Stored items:
- Opening Delimiter -

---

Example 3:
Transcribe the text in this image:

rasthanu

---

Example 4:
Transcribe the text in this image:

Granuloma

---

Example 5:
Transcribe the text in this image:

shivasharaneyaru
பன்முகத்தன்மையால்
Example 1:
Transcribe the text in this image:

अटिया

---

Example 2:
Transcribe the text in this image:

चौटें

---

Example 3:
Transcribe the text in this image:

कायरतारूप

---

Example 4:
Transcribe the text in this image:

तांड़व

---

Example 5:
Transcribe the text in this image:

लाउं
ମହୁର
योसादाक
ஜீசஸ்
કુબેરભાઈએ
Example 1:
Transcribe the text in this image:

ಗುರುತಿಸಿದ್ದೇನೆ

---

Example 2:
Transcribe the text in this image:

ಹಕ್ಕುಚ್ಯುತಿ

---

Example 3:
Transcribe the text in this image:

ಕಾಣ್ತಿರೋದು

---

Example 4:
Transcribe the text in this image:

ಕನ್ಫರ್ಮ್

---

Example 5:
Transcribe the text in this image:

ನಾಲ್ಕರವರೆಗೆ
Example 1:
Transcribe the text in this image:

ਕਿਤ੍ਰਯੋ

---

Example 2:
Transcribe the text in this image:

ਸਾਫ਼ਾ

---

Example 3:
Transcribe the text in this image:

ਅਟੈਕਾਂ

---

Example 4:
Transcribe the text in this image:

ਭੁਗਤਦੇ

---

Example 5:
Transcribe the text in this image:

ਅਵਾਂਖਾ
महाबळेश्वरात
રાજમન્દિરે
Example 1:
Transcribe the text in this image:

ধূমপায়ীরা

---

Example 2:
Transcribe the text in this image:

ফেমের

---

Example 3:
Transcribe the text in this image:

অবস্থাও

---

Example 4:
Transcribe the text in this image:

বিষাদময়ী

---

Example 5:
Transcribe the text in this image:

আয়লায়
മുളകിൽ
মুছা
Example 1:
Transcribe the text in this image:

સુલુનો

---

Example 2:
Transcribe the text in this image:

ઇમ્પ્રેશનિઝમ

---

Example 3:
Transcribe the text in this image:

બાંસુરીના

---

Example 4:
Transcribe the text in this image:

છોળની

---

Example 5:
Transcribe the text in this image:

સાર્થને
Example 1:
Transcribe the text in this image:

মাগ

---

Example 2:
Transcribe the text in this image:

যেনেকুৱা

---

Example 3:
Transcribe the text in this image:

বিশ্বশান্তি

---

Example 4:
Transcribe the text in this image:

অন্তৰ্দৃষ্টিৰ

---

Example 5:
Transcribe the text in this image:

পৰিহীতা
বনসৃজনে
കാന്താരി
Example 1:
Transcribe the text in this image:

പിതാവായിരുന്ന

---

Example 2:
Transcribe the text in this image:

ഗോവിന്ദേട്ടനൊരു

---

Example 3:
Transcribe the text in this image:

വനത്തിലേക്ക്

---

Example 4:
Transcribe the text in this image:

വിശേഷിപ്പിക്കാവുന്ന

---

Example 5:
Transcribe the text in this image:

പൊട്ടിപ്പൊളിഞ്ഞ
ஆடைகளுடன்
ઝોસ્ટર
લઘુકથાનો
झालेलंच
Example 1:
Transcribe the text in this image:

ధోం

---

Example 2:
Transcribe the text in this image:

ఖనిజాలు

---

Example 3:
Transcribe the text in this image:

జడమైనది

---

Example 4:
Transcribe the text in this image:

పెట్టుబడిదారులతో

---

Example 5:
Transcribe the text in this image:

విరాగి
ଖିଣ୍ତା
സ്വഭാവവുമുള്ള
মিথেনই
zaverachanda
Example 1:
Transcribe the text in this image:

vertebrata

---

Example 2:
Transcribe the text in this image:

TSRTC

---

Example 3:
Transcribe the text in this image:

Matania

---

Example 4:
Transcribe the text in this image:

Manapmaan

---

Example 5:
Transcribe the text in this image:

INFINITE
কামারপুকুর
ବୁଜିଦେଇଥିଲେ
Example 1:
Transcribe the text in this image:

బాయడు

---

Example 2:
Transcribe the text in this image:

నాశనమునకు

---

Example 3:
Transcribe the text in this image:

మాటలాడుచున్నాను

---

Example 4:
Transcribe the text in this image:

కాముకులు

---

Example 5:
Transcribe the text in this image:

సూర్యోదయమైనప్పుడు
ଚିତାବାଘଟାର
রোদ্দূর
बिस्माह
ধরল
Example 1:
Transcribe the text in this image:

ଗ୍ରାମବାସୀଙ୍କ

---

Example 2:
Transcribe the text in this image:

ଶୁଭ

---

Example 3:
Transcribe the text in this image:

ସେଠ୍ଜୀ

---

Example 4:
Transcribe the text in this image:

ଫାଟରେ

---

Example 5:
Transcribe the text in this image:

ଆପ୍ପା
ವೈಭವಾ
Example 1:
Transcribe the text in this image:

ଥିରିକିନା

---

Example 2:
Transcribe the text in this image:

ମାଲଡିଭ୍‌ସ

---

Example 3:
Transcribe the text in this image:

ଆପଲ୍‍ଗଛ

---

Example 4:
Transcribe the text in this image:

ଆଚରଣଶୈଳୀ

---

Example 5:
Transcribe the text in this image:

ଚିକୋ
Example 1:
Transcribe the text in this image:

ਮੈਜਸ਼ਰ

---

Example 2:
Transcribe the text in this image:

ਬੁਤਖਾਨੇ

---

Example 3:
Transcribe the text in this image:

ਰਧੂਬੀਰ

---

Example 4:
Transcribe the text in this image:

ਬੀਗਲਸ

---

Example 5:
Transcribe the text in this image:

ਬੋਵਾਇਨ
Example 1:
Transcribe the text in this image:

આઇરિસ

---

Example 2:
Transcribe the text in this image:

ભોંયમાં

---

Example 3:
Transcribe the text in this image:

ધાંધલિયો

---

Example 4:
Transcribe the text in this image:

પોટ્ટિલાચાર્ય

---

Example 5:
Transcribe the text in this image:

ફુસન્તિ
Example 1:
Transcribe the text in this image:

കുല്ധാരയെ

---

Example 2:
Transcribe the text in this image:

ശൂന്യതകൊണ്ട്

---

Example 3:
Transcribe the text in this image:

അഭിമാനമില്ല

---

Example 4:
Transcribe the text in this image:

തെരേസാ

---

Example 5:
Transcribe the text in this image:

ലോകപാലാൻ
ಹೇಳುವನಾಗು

- Closing Delimiter -

TASK REQUIREMENTS
Retype all of the records above without a single alteration.

OUTPUT FOR THIS EXERCISE
---

Example 3:
Transcribe the text in this image:

rasthanu

---

Example 4:
Transcribe the text in this image:

Granuloma

---

Example 5:
Transcribe the text in this image:

shivasharaneyaru
பன்முகத்தன்மையால்
Example 1:
Transcribe the text in this image:

अटिया

---

Example 2:
Transcribe the text in this image:

चौटें

---

Example 3:
Transcribe the text in this image:

कायरतारूप

---

Example 4:
Transcribe the text in this image:

तांड़व

---

Example 5:
Transcribe the text in this image:

लाउं
ମହୁର
योसादाक
ஜீசஸ்
કુબેરભાઈએ
Example 1:
Transcribe the text in this image:

ಗುರುತಿಸಿದ್ದೇನೆ

---

Example 2:
Transcribe the text in this image:

ಹಕ್ಕುಚ್ಯುತಿ

---

Example 3:
Transcribe the text in this image:

ಕಾಣ್ತಿರೋದು

---

Example 4:
Transcribe the text in this image:

ಕನ್ಫರ್ಮ್

---

Example 5:
Transcribe the text in this image:

ನಾಲ್ಕರವರೆಗೆ
Example 1:
Transcribe the text in this image:

ਕਿਤ੍ਰਯੋ

---

Example 2:
Transcribe the text in this image:

ਸਾਫ਼ਾ

---

Example 3:
Transcribe the text in this image:

ਅਟੈਕਾਂ

---

Example 4:
Transcribe the text in this image:

ਭੁਗਤਦੇ

---

Example 5:
Transcribe the text in this image:

ਅਵਾਂਖਾ
महाबळेश्वरात
રાજમન્દિરે
Example 1:
Transcribe the text in this image:

ধূমপায়ীরা

---

Example 2:
Transcribe the text in this image:

ফেমের

---

Example 3:
Transcribe the text in this image:

অবস্থাও

---

Example 4:
Transcribe the text in this image:

বিষাদময়ী

---

Example 5:
Transcribe the text in this image:

আয়লায়
മുളകിൽ
মুছা
Example 1:
Transcribe the text in this image:

સુલુનો

---

Example 2:
Transcribe the text in this image:

ઇમ્પ્રેશનિઝમ

---

Example 3:
Transcribe the text in this image:

બાંસુરીના

---

Example 4:
Transcribe the text in this image:

છોળની

---

Example 5:
Transcribe the text in this image:

સાર્થને
Example 1:
Transcribe the text in this image:

মাগ

---

Example 2:
Transcribe the text in this image:

যেনেকুৱা

---

Example 3:
Transcribe the text in this image:

বিশ্বশান্তি

---

Example 4:
Transcribe the text in this image:

অন্তৰ্দৃষ্টিৰ

---

Example 5:
Transcribe the text in this image:

পৰিহীতা
বনসৃজনে
കാന്താരി
Example 1:
Transcribe the text in this image:

പിതാവായിരുന്ന

---

Example 2:
Transcribe the text in this image:

ഗോവിന്ദേട്ടനൊരു

---

Example 3:
Transcribe the text in this image:

വനത്തിലേക്ക്

---

Example 4:
Transcribe the text in this image:

വിശേഷിപ്പിക്കാവുന്ന

---

Example 5:
Transcribe the text in this image:

പൊട്ടിപ്പൊളിഞ്ഞ
ஆடைகளுடன்
ઝોસ્ટર
લઘુકથાનો
झालेलंच
Example 1:
Transcribe the text in this image:

ధోం

---

Example 2:
Transcribe the text in this image:

ఖనిజాలు

---

Example 3:
Transcribe the text in this image:

జడమైనది

---

Example 4:
Transcribe the text in this image:

పెట్టుబడిదారులతో

---

Example 5:
Transcribe the text in this image:

విరాగి
ଖିଣ୍ତା
സ്വഭാവവുമുള്ള
মিথেনই
zaverachanda
Example 1:
Transcribe the text in this image:

vertebrata

---

Example 2:
Transcribe the text in this image:

TSRTC

---

Example 3:
Transcribe the text in this image:

Matania

---

Example 4:
Transcribe the text in this image:

Manapmaan

---

Example 5:
Transcribe the text in this image:

INFINITE
কামারপুকুর
ବୁଜିଦେଇଥିଲେ
Example 1:
Transcribe the text in this image:

బాయడు

---

Example 2:
Transcribe the text in this image:

నాశనమునకు

---

Example 3:
Transcribe the text in this image:

మాటలాడుచున్నాను

---

Example 4:
Transcribe the text in this image:

కాముకులు

---

Example 5:
Transcribe the text in this image:

సూర్యోదయమైనప్పుడు
ଚିତାବାଘଟାର
রোদ্দূর
बिस्माह
ধরল
Example 1:
Transcribe the text in this image:

ଗ୍ରାମବାସୀଙ୍କ

---

Example 2:
Transcribe the text in this image:

ଶୁଭ

---

Example 3:
Transcribe the text in this image:

ସେଠ୍ଜୀ

---

Example 4:
Transcribe the text in this image:

ଫାଟରେ

---

Example 5:
Transcribe the text in this image:

ଆପ୍ପା
ವೈಭವಾ
Example 1:
Transcribe the text in this image:

ଥିରିକିନା

---

Example 2:
Transcribe the text in this image:

ମାଲଡିଭ୍‌ସ

---

Example 3:
Transcribe the text in this image:

ଆପଲ୍‍ଗଛ

---

Example 4:
Transcribe the text in this image:

ଆଚରଣଶୈଳୀ

---

Example 5:
Transcribe the text in this image:

ଚିକୋ
Example 1:
Transcribe the text in this image:

ਮੈਜਸ਼ਰ

---

Example 2:
Transcribe the text in this image:

ਬੁਤਖਾਨੇ

---

Example 3:
Transcribe the text in this image:

ਰਧੂਬੀਰ

---

Example 4:
Transcribe the text in this image:

ਬੀਗਲਸ

---

Example 5:
Transcribe the text in this image:

ਬੋਵਾਇਨ
Example 1:
Transcribe the text in this image:

આઇરિસ

---

Example 2:
Transcribe the text in this image:

ભોંયમાં

---

Example 3:
Transcribe the text in this image:

ધાંધલિયો

---

Example 4:
Transcribe the text in this image:

પોટ્ટિલાચાર્ય

---

Example 5:
Transcribe the text in this image:

ફુસન્તિ
Example 1:
Transcribe the text in this image:

കുല്ധാരയെ

---

Example 2:
Transcribe the text in this image:

ശൂന്യതകൊണ്ട്

---

Example 3:
Transcribe the text in this image:

അഭിമാനമില്ല

---

Example 4:
Transcribe the text in this image:

തെരേസാ

---

Example 5:
Transcribe the text in this image:

ലോകപാലാൻ
ಹೇಳುವನಾಗು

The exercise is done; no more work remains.